Eddie Barnes: Nationalists are realising that a softly-softly approach can win more Yes votes than bullying

ATTENDING the Scottish Trades Union Congress conference earlier this spring, Yes Scotland campaigners reported back on a mixed experience.

Yes strategist Stephen Noon. Picture: Robert Perry

On the plus side, there were, they said, plenty of people from union backgrounds who were telling them they were sympathetic to independence. But on the negative side, they weren’t yet ready to sing it from the rooftops. The Yes Scotland people use the language of the gay rights movement; these potential supporters were telling them that they weren’t quite ready yet to come out.

There is something of a social barrier in the path to victory in next year’s referendum, the team observes. People who are leaning towards a Yes are reluctant to say so publicly. With little sign of the polls shifting or momentum building, there is group safety in simply declaring that, like most other people, you think things should stay as they are. The problem the campaign faces is that, as a result, those who decide to convert to supporting independence may only do so in the privacy of their own home.
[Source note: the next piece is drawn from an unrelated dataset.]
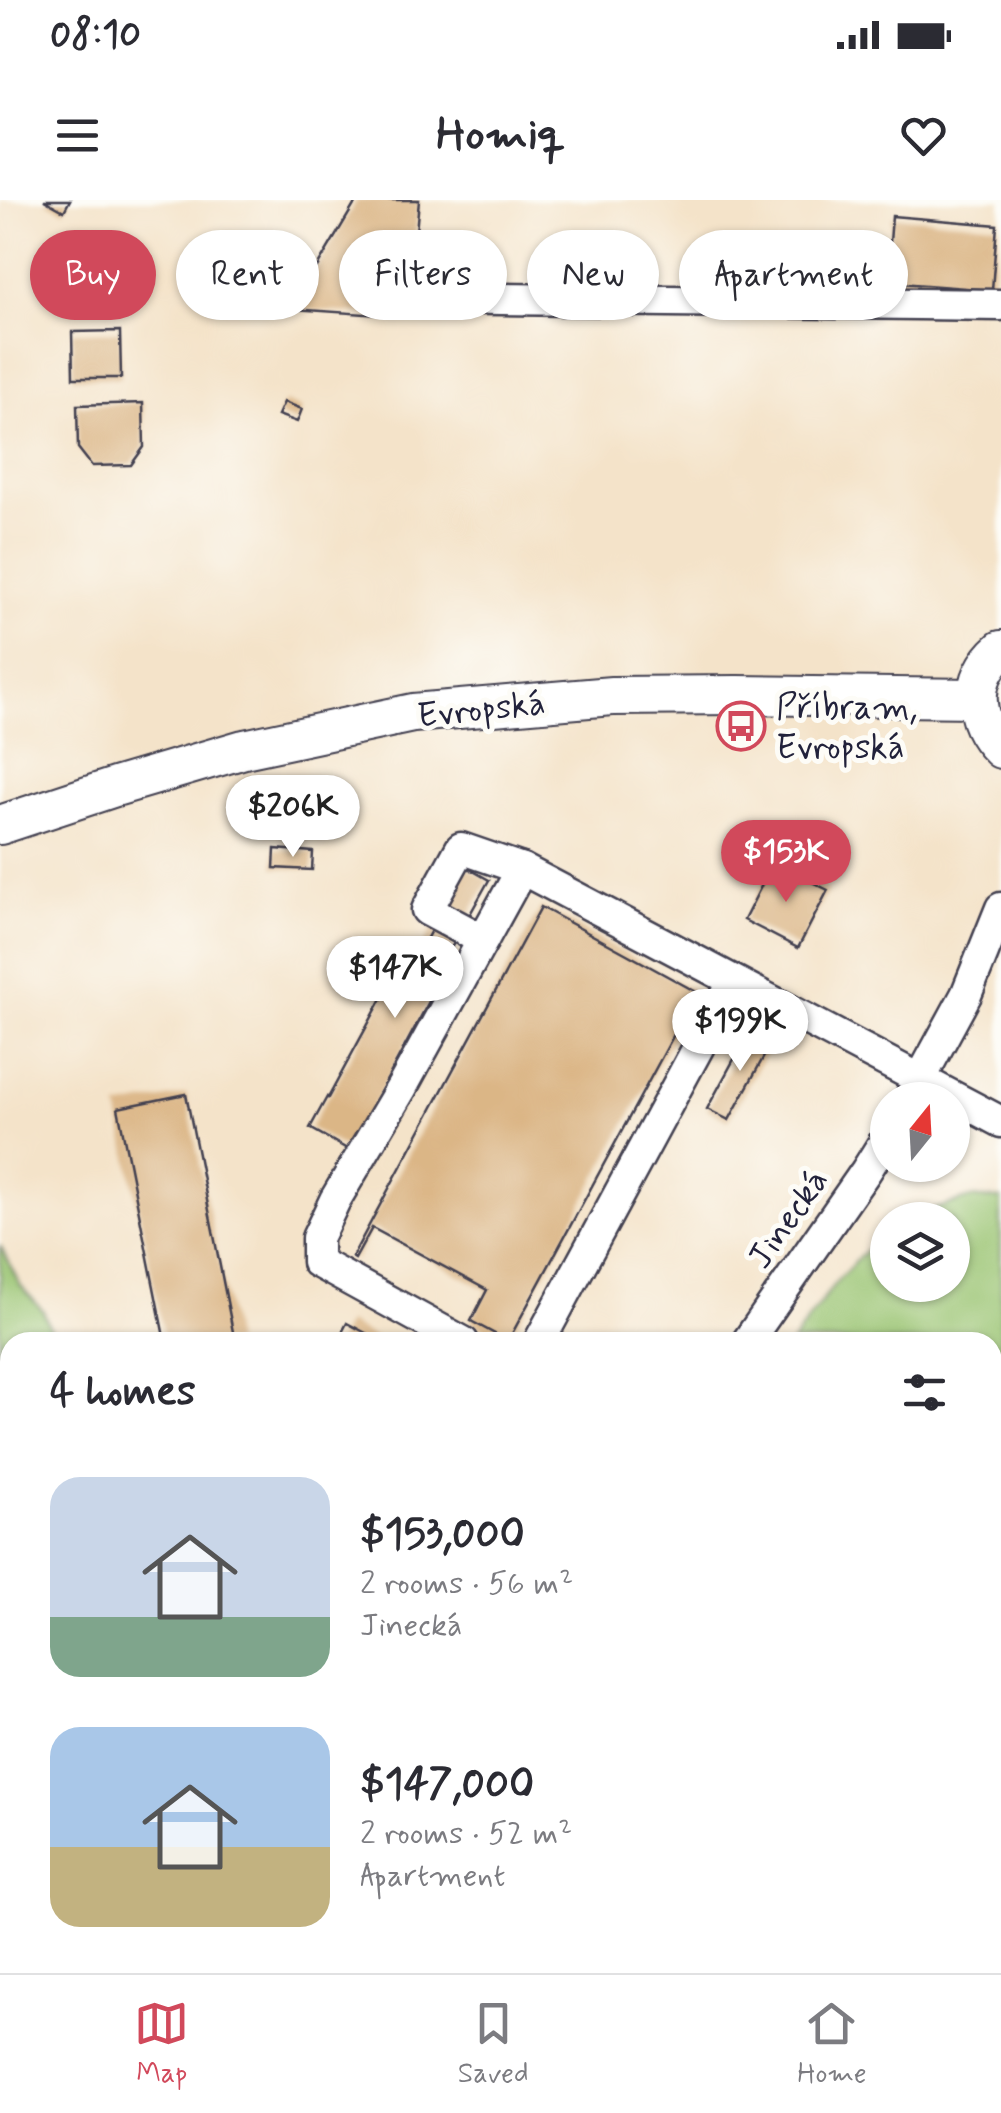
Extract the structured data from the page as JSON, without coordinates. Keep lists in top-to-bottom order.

This means that the social revolution it needs to spark in the next 12 months will flop.

Sign up to our Opinion newsletter

Sign up to our Opinion newsletter

The campaign team is giving thought to how to shift this psychology over the coming year. It was illustrated last week in the way “Yes” figures condemned the actions of other pro-independence backers who had attacked comedian Susan Calman following her gentle prod at the independence debate on the BBC’s News Quiz. All this childish and bitter response did was to add a few more bricks to the divide between the two sides, making it all the harder for people to cross.
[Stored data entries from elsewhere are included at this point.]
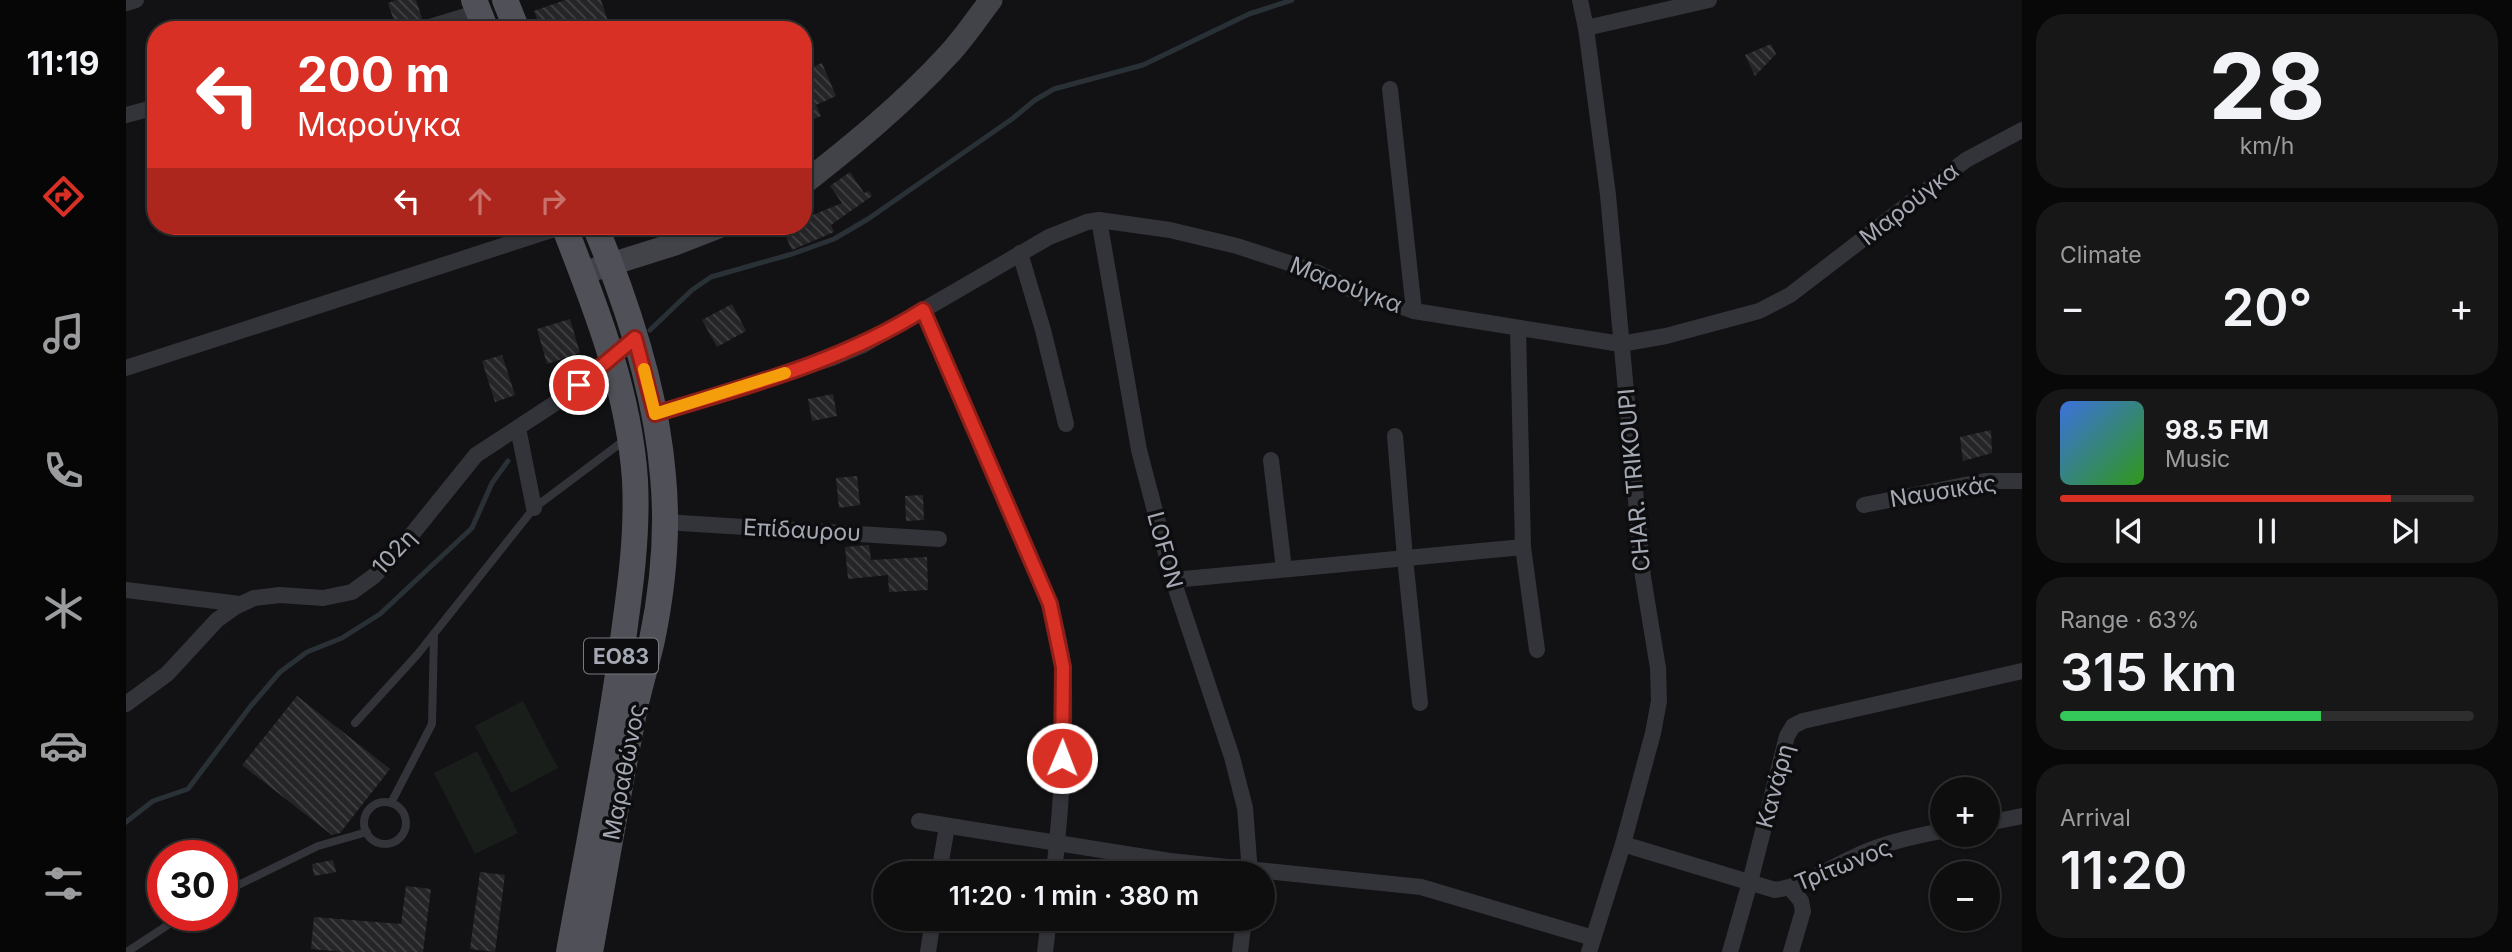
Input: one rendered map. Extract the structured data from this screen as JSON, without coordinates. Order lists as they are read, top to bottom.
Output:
{
  "streets": {
    "main road": ["ΕΟ83", "Μαραθώνος"],
    "street": [
      "Μαρούγκα",
      "CHAR. TRIKOUPI",
      "Ναυσικάς",
      "Επίδαυρου",
      "LOFON",
      "102η",
      "Κανάρη",
      "Τρίτωνος"
    ]
  },
  "crossings": [
    ["Μαρούγκα", "CHAR. TRIKOUPI"],
    ["Μαρούγκα", "LOFON"],
    ["Μαρούγκα", "Μαραθώνος"],
    ["CHAR. TRIKOUPI", "Τρίτωνος"],
    ["Επίδαυρου", "Μαραθώνος"],
    ["102η", "Μαραθώνος"],
    ["Κανάρη", "Τρίτωνος"]
  ],
  "page": {
    "tabs": "11:19",
    "tile": [
      ["28", "km/h"],
      "Climate",
      ["Range · 63%", "315 km"],
      ["Arrival", "11:20"]
    ],
    "turn": ["200 m", "Μαρούγκα"],
    "heat": ["−", "20°", "+"],
    "song": ["98.5 FM", "Music"],
    "map_buttons": ["+", "−"],
    "limit": "30",
    "trip": "11:20 · 1 min · 380 m"
  }
}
A “mood of acrimony”, noted Yes strategist Stephen Noon in a blog, will only ensure that anxious people looking askance at the fisticuffs will simply decide it looks too disputatious, and plump for “the supposed safety of the status quo”.

A campaign that needs 51 per cent of the vote (six points more than in the SNP’s 2011 “landslide”) cannot afford to go around telling everyone who doesn’t agree with them that they are wrong, he added. Instead, it must adopt a respectful tone, which sees opponents not as black-hearted Unionists, but potential swing voters.

This may give some potential Yes voters the confidence to shout it loud and proud. But then it isn’t just tone that needs to be got right, it is content too. And from the questions over the currency, to forthcoming battles over pensions and mortgages, the SNP is allowing the pro-UK side to set the agenda. Pro-UK figures now believe the question of the Yes side’s credibility is up for grabs this summer. Once eroded, that will be near impossible to get back.

So it may be that wavering voters can be more tempted to come out by a more welcoming, embracing approach by the pro-independence side. But with the SNP government’s White Paper on independence still more than six months away, and questions over detail still begging, people are hardly likely to emerge from the closet any time soon.